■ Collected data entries
+-------+

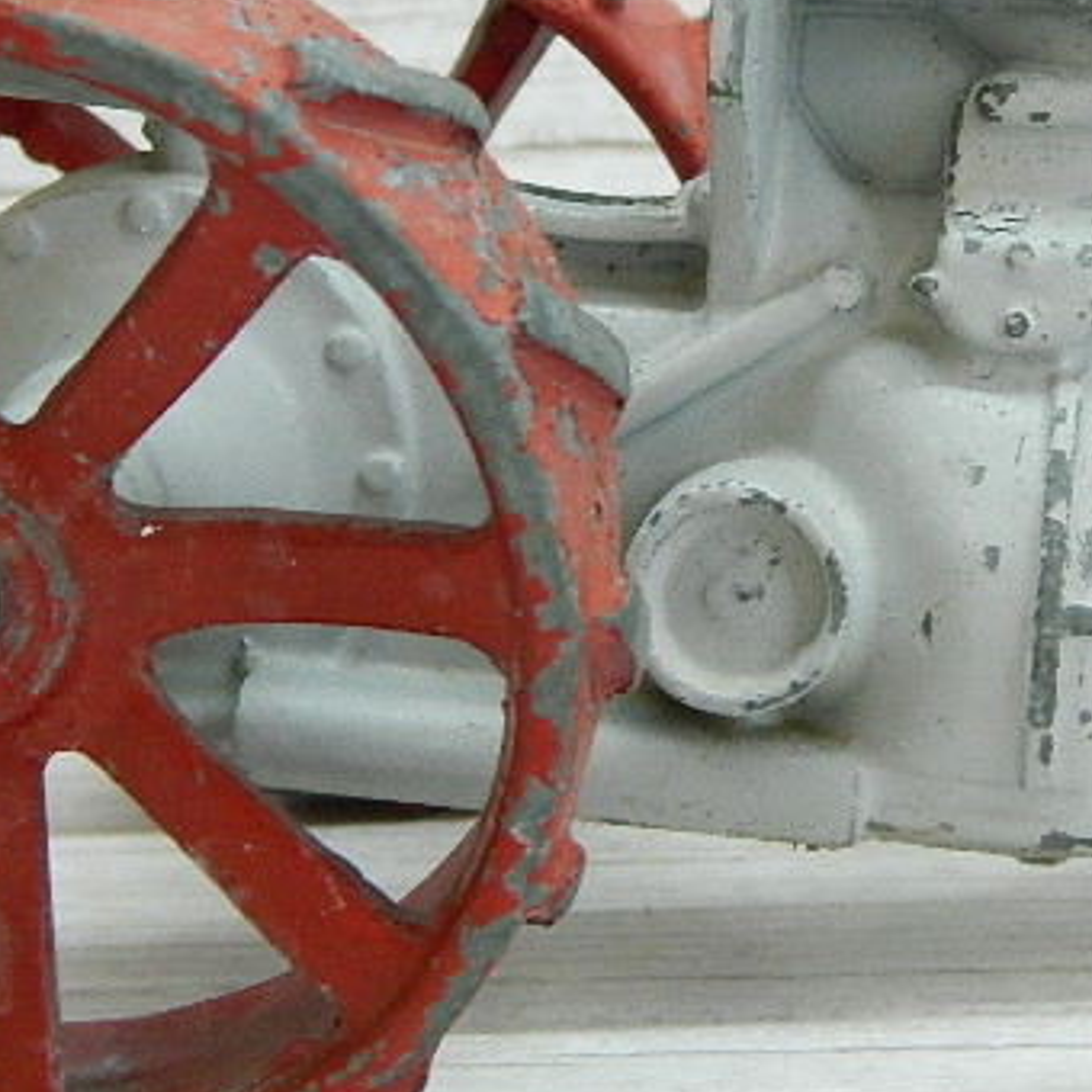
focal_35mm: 109
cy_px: 411
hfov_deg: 15.9
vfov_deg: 16.0
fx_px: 3890
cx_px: 835
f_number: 3.5
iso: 160
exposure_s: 1/50
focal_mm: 7.3
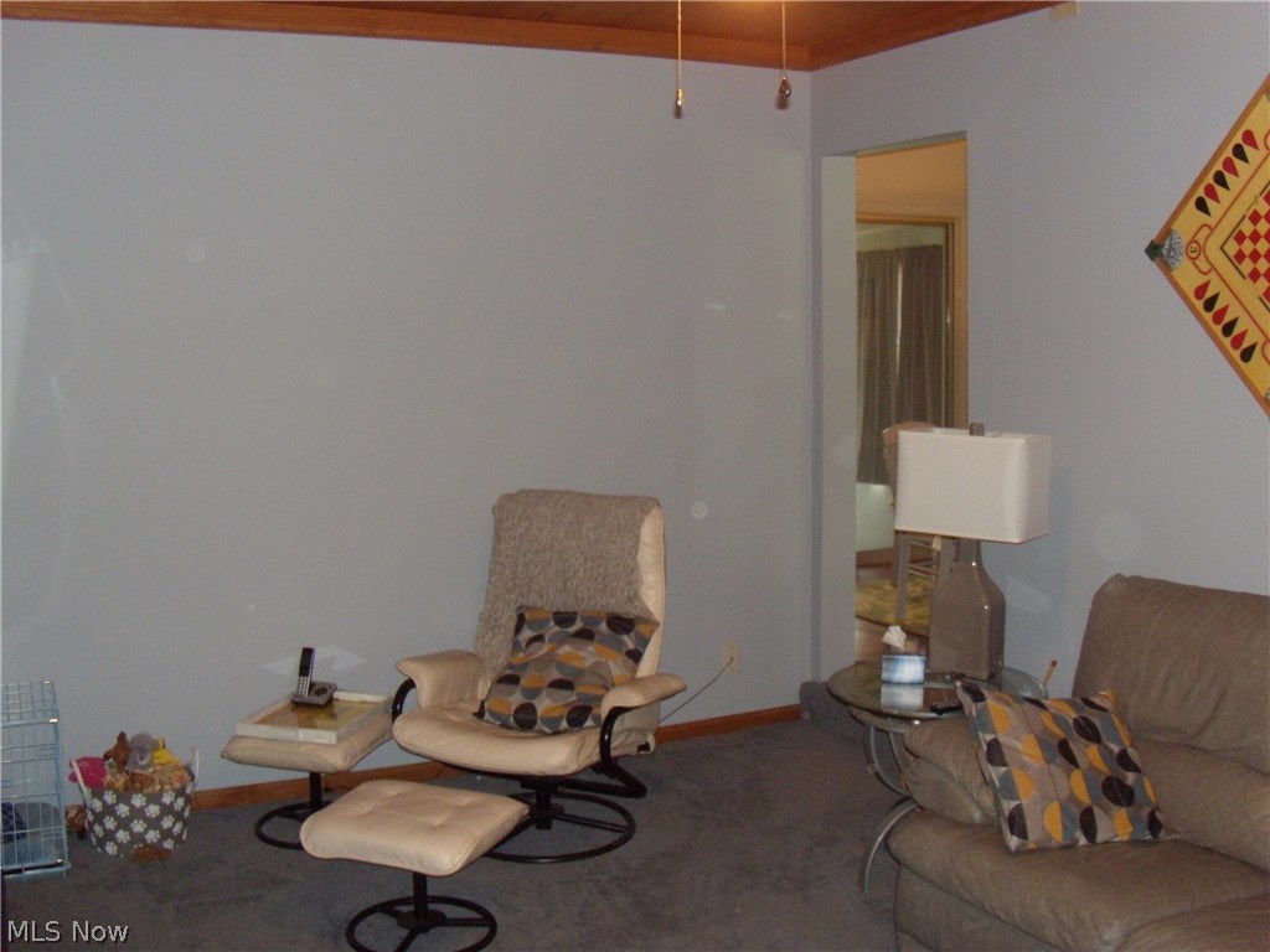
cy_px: 476
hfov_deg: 51.4
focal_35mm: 36
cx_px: 635
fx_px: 1321
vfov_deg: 39.7
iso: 320
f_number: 3.6
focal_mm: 6.4
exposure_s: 1/30
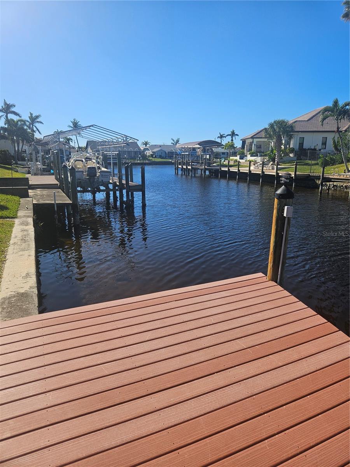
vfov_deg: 73.9
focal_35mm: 23
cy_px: 234
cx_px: 175
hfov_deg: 58.9
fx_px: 310
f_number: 1.8
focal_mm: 5.4
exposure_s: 1/2517
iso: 25
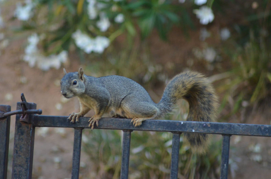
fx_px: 3381
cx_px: 136
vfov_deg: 3.0
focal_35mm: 450
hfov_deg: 4.6
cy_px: 90
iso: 1600
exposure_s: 1/320
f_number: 5.6
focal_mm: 300
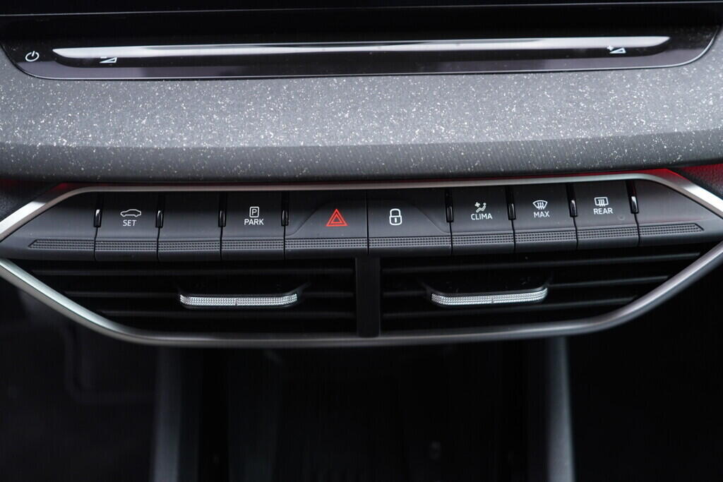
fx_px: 723
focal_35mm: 36
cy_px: 241
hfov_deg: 53.1
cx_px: 362
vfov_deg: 36.9
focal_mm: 24
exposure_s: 1/40
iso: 400
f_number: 2.8
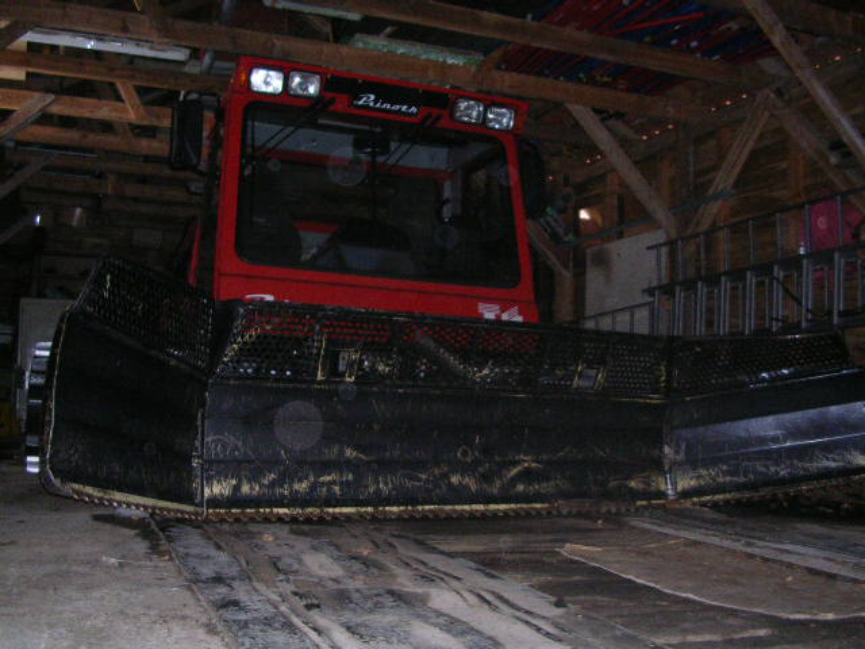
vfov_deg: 37.7
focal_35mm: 38
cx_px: 432
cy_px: 324
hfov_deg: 49.0
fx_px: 950
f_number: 2.8
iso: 200
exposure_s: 1/60.1
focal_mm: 5.8
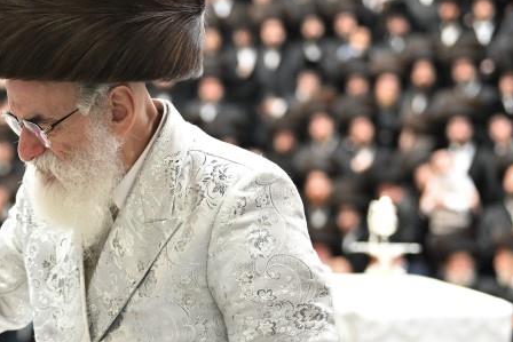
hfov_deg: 12.7
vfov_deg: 8.6
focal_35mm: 160
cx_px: 34
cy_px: 240
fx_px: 2281
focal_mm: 70
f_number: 2.8
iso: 2500
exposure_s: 1/125
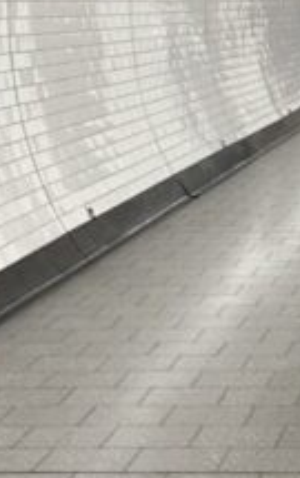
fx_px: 1708
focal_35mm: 131
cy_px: 222
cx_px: 433
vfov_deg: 15.9
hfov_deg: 9.8
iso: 100
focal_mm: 5.7
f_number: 1.5
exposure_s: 1/50
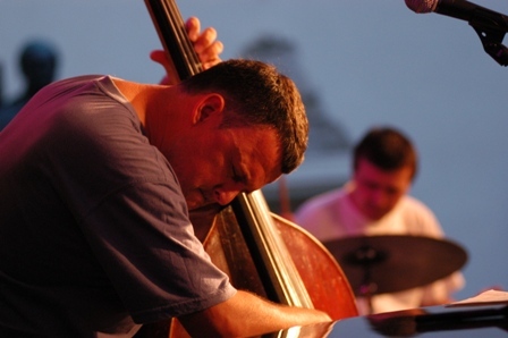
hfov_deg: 13.7
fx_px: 2115
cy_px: 169
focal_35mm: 150
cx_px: 254
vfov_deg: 9.1
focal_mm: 100
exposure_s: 1/100
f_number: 3.2
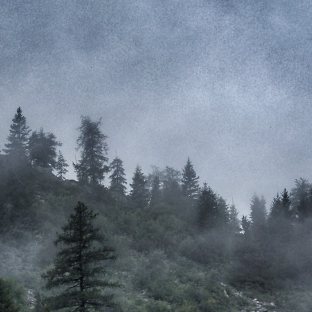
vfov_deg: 9.4
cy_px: 250
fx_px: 1886
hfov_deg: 9.4
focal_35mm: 185
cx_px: 223
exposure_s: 1/500
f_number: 8
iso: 250
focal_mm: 29.3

+-------+

■ What this task involves
No picture is to be printed. Output exactly the lines above from the line containing "focal_35mm: 131" through the line containing "fx_px: 1886".

■ Result of this task
focal_35mm: 131
cy_px: 222
cx_px: 433
vfov_deg: 15.9
hfov_deg: 9.8
iso: 100
focal_mm: 5.7
f_number: 1.5
exposure_s: 1/50
hfov_deg: 13.7
fx_px: 2115
cy_px: 169
focal_35mm: 150
cx_px: 254
vfov_deg: 9.1
focal_mm: 100
exposure_s: 1/100
f_number: 3.2
vfov_deg: 9.4
cy_px: 250
fx_px: 1886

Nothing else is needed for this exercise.